YOUR TASK: If an entry holds a picture, leave the picture out and copy the rest exactly.

EXERCISE MATERIAL:
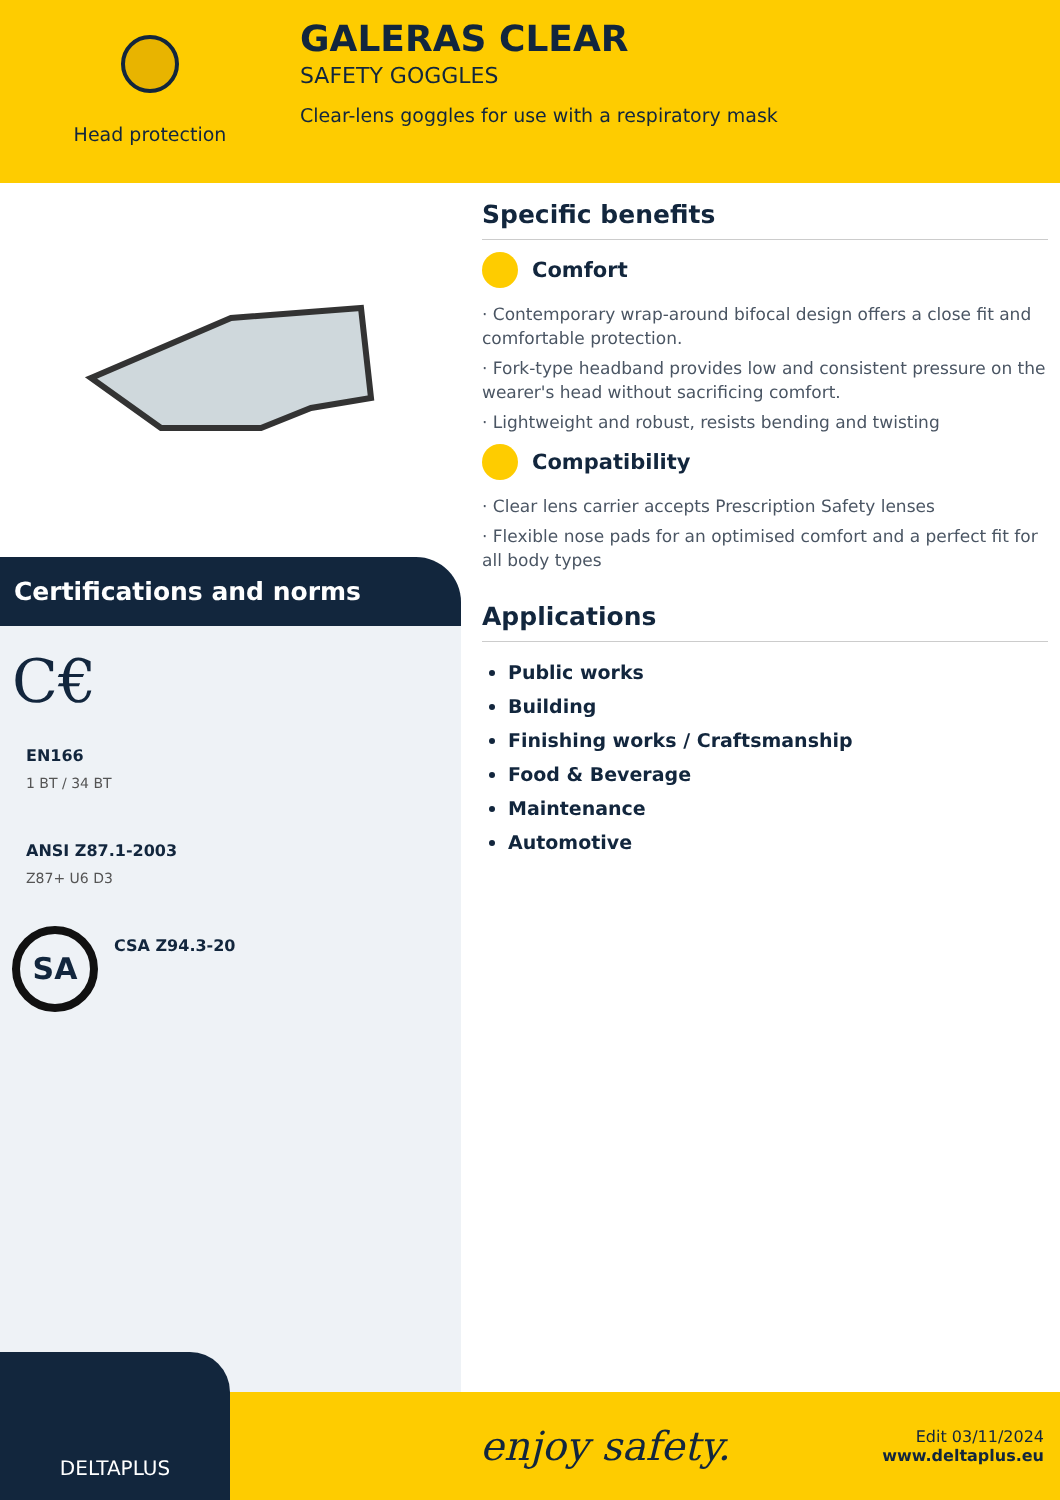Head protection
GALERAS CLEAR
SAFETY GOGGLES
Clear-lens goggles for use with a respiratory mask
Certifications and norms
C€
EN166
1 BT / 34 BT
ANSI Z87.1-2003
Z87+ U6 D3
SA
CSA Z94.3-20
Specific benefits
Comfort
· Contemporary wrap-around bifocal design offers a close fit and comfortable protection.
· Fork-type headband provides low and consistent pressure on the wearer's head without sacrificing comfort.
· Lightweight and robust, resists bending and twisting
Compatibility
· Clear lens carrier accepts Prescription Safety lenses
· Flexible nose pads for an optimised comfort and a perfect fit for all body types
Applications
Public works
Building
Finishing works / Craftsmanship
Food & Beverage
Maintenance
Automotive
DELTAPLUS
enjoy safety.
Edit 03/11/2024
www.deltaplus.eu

EXERCISE SOLUTION:
Head protection
GALERAS CLEAR
SAFETY GOGGLES
Clear-lens goggles for use with a respiratory mask
Certifications and norms
C€
EN166
1 BT / 34 BT
ANSI Z87.1-2003
Z87+ U6 D3
SA
CSA Z94.3-20
Specific benefits
Comfort
· Contemporary wrap-around bifocal design offers a close fit and comfortable protection.
· Fork-type headband provides low and consistent pressure on the wearer's head without sacrificing comfort.
· Lightweight and robust, resists bending and twisting
Compatibility
· Clear lens carrier accepts Prescription Safety lenses
· Flexible nose pads for an optimised comfort and a perfect fit for all body types
Applications
Public works
Building
Finishing works / Craftsmanship
Food & Beverage
Maintenance
Automotive
DELTAPLUS
enjoy safety.
Edit 03/11/2024
www.deltaplus.eu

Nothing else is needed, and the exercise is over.